# What can I do to speed my puter up



## FarmboyBill (Aug 19, 2005)

Im on Hughesnet
I bought a gameing puter, a Dell AMD? For the first couple days, it was fast. Then recently like in a couple weeks, its slowed down to near the speed of dialup. What can I do to speed it up. 

I dont know nothing about puters, so please walk me through your solutions, with no assumed ideas that I know what you may be talking about, or shortcuts that you may think I should knolw. I DONT. THANKS.


----------



## arabian knight (Dec 19, 2005)

FarmboyBill said:


> Im on Hughesnet
> I bought a gameing puter, a Dell AMD? For the first couple days, it was fast. Then recently like in a couple weeks, its slowed down to near the speed of dialup. What can I do to speed it up.
> 
> I dont know nothing about puters, so please walk me through your solutions, with no assumed ideas that I know what you may be talking about, or shortcuts that you may think I should knolw. I DONT. THANKS.

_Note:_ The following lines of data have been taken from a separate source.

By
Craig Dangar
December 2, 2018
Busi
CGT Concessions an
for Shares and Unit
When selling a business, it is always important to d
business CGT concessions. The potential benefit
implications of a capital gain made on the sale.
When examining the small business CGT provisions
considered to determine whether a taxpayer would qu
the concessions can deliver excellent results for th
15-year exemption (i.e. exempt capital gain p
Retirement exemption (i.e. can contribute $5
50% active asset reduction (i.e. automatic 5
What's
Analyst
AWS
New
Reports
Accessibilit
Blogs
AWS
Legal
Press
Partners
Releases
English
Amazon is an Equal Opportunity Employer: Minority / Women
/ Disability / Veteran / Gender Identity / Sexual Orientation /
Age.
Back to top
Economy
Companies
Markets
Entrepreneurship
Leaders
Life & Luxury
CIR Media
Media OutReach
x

Are you getting close to your allotted amount of usage for that month?
Hughesnet as well as the others WILL slow your time down when approaching the amount of usage you have agreed on.


----------



## mekasmom (Jan 19, 2010)

I turn off all the services I can and just run mine bare bones. I don't get along well with slow computers.


----------



## mnn2501 (Apr 2, 2008)

The problem most likely is Hughs net itself. If you use too much bandwidth, they slow you down on purpose. Been watching lots of video?

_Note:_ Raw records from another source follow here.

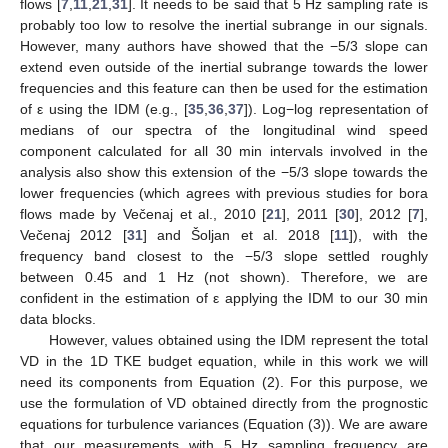
flows [
7
,
11
,
21
,
31
]. It needs to be said that 5 Hz sampling rate is
probably too low to resolve the inertial subrange in our signals.
However, many authors have showed that the −5/3 slope can
extend even outside of the inertial subrange towards the lower
frequencies and this feature can then be used for the estimation
of ε using the IDM (e.g., [
35
,
36
,
37
]). Log−log representation of
medians of our spectra of the longitudinal wind speed
component calculated for all 30 min intervals involved in the
analysis also show this extension of the −5/3 slope towards the
lower frequencies (which agrees with previous studies for bora
flows made by Večenaj et al., 2010 [
21
], 2011 [
30
], 2012 [
7
],
Večenaj 2012 [
31
] and Šoljan et al. 2018 [
11
]), with the
frequency band closest to the −5/3 slope settled roughly
between 0.45 and 1 Hz (not shown). Therefore, we are
confident in the estimation of ε applying the IDM to our 30 min
data blocks.
However, values obtained using the IDM represent the total
VD in the 1D TKE budget equation, while in this work we will
need its components from Equation (2). For this purpose, we
use the formulation of VD obtained directly from the prognostic
equations for turbulence variances (Equation (3)). We are aware
that our measurements with 5 Hz sampling frequency are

Click the below link and then click "Start Test" and tell us your results
http://www.bandwidthplace.com/


----------



## FarmboyBill (Aug 19, 2005)

What am I supposed to pick for a city when none of them are within 1000 miles of me??


----------



## arabian knight (Dec 19, 2005)

FarmboyBill said:


> What am I supposed to pick for a city when none of them are within 1000 miles of me??


Here try this one.

http://www.speedtest.net

And what ever the closest distance IS it sure is closer then a satellite internet connection. LOL
Just try it. See what ya get.


----------



## FarmboyBill (Aug 19, 2005)

Ping 1015
Download 0.27
upload 0.19

I tried to retest and got 
ping 993


----------



## FarmboyBill (Aug 19, 2005)

N ow I cant access U Tubes


----------



## mnn2501 (Apr 2, 2008)

FarmboyBill said:


> Ping 1015
> Download 0.27
> upload 0.19
> 
> ...


Hughes net has throttled you back it appears. 
You got 0.27 for download, I get 14.20 for download (with Verizon FIOS). 
Nothing to do but scream and yell at Hughs net, but if you downloaded what they consider to be too much (check your contract) - you're out of luck. Videos will use up your limit quick, and that includes YouTube

A typical phone line modem gets better than you are getting right now.


----------



## FarmboyBill (Aug 19, 2005)

Total Memory, 6142 MB
Free 87% 5198 MB
Current file cahe 33 MB
Free Page File 11156 MB 90%


----------



## suzyhomemaker09 (Sep 24, 2004)

You cannot seriously game with a satellite internet connection....
Latency kills.


----------



## Nevada (Sep 9, 2004)

FarmboyBill said:


> Ping 1015
> Download 0.27
> upload 0.19
> 
> ...


You're being "FAPed".

Hughes' so-called Fair Access Policy (FAP) is administrated with software, and at least used to be beyond the control of support techs. When the policy software sees what it thinks is a violation of FAP it slows you down to dialup modem speed for 24 hours. You will be automatically "unFAPed"in 24 hours. Read more about it here.

http://customercare.myhughesnet.com/fap_faqs.htm


----------



## tentance (Aug 16, 2012)

you could try turning off images in your browser. it makes the internet less beautiful, but might help you get things done.


----------